Word for word, print every entry below.
──────────
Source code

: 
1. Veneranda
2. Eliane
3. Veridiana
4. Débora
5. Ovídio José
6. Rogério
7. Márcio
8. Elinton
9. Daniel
──────────
▶ **Answer for this exercise**
Source code

: 
1. Veneranda
2. Eliane
3. Veridiana
4. Débora
5. Ovídio José
6. Rogério
7. Márcio
8. Elinton
9. Daniel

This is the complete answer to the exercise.